GIVEN INFORMATION:
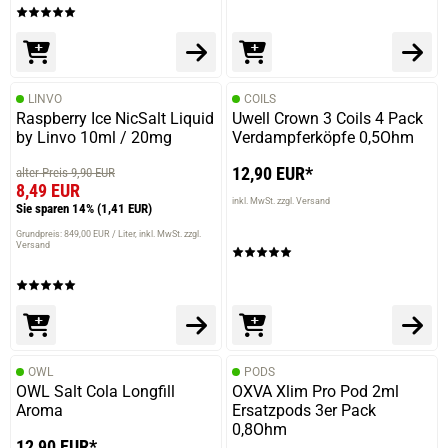
LINVO
COILS
Raspberry Ice NicSalt Liquid
Uwell Crown 3 Coils 4 Pack
by Linvo 10ml / 20mg
Verdampferköpfe 0,5Ohm
12,90 EUR*
alter Preis 9,90 EUR
8,49 EUR
inkl. MwSt. zzgl. Versand
Sie sparen 14%
(1,41 EUR)
Grundpreis: 849,00 EUR / Liter
inkl. MwSt. zzgl.
Versand
OWL
PODS
OWL Salt Cola Longfill
OXVA Xlim Pro Pod 2ml
Aroma
Ersatzpods 3er Pack
0,8Ohm
12,90 EUR*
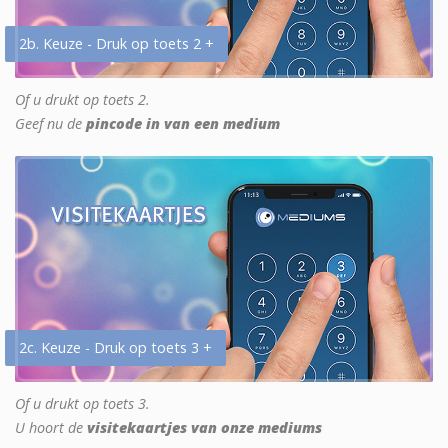
2b. Keuze - Druk op toets 2 +
Of u drukt op toets 2.
Geef nu de
pincode in van een medium
2c. Keuze - Druk op toets 3 +
Of u drukt op toets 3.
U hoort de
visitekaartjes van onze mediums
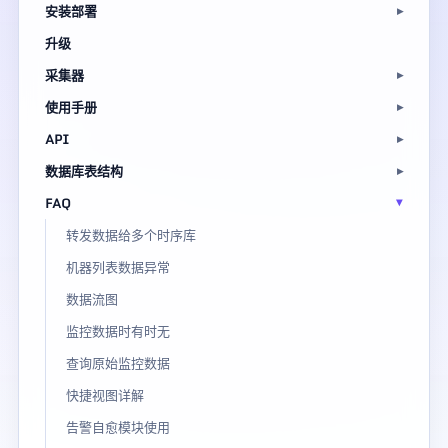
安装部署
升级
采集器
使用手册
API
数据库表结构
FAQ
转发数据给多个时序库
机器列表数据异常
数据流图
监控数据时有时无
查询原始监控数据
快捷视图详解
告警自愈模块使用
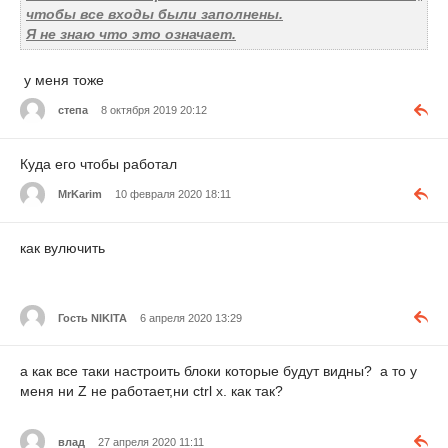
чтобы все входы были заполнены.
Я не знаю что это означает.
у меня тоже
степа
8 октября 2019 20:12
Куда его чтобы работал
MrKarim
10 февраля 2020 18:11
как вулючить
Гость NIKITA
6 апреля 2020 13:29
а как все таки настроить блоки которые будут видны? а то у
меня ни Z не работает,ни ctrl x. как так?
влад
27 апреля 2020 11:11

WORK TASK:
Reproduce, word for word, every line starting at the line that contains "как вулючить" and ending with the final line of the entries.

PROBLEM SOLUTION:
как вулючить
Гость NIKITA
6 апреля 2020 13:29
а как все таки настроить блоки которые будут видны? а то у
меня ни Z не работает,ни ctrl x. как так?
влад
27 апреля 2020 11:11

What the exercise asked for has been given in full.